Pokrovske coal mine
- Interactive map of Pokrovske coal mine
- Location: Pokrovsk, Donetsk Oblast, Ukraine;
- Products: Coal
- Production: 3,490,000
- Opened: 1990
- Company: Shakhtoupravlinnia Pokrovske (Pokrovske Coal Company, private joint-stock company)

= Pokrovske coal mine =

Coal mine in Donetsk, Ukraine

The Pokrovske coal mine is a large coal mine located in the south-east of Ukraine in Donetsk Oblast. Pokrovske coal mine represents one of the largest coal reserves in Ukraine having estimated reserves of 79.5 million tonnes. The annual coal production is around 3.49 million tonnes.

It is owned by private joint-stock company Shakhtoupravlinnia Pokrovske (Pokrovske Coal Company).

On December 12, 2024 the holding company of the mine, Metinvest B.V., announced that the mine's production site in Pishchane (Shaft No. 3, 6 miles south east of the main coal mine), that provided around half of Metinvest’s total Ukrainian coal extraction volumes, suspended operation due to Russia's military Pokrovsk offensive.

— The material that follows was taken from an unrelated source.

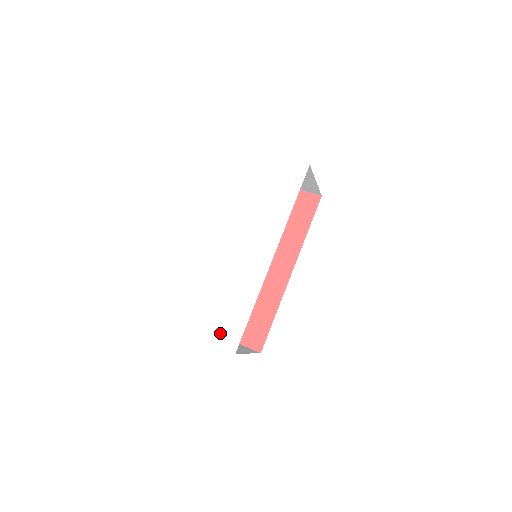
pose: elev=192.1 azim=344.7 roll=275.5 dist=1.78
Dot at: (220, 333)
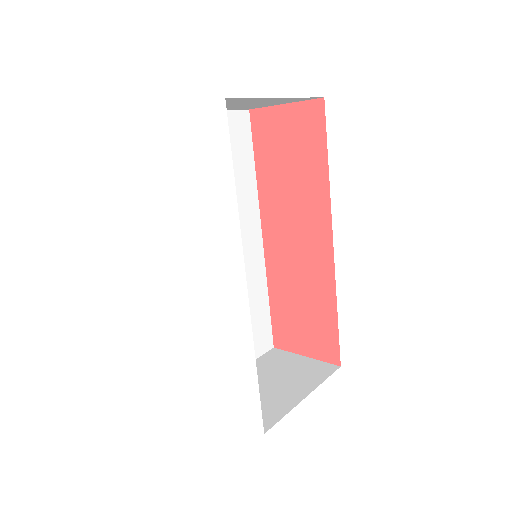
Dot at: (236, 406)
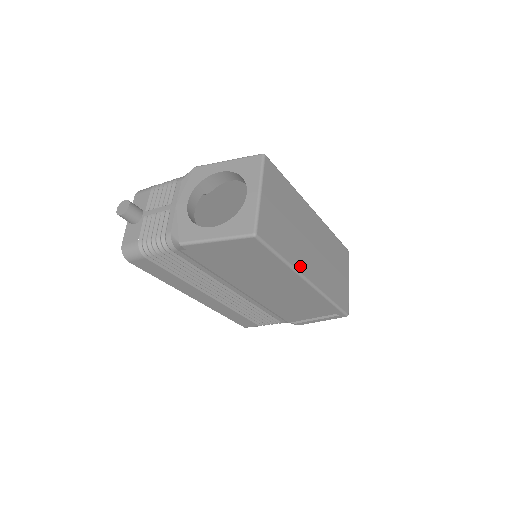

On January 14, 2025 Metinvest announced that the Pokrovske coal mine suspended operation due to the deteriorating security situation for employees. According to The New York Times, "the mine’s closure is expected to send shock waves through the economy. Steel production is projected to drop by more than half, from 7.5 million tons this year to less than 3 million next year, according to Oleksandr Kalenkov, head of Ukraine’s steel makers’ association."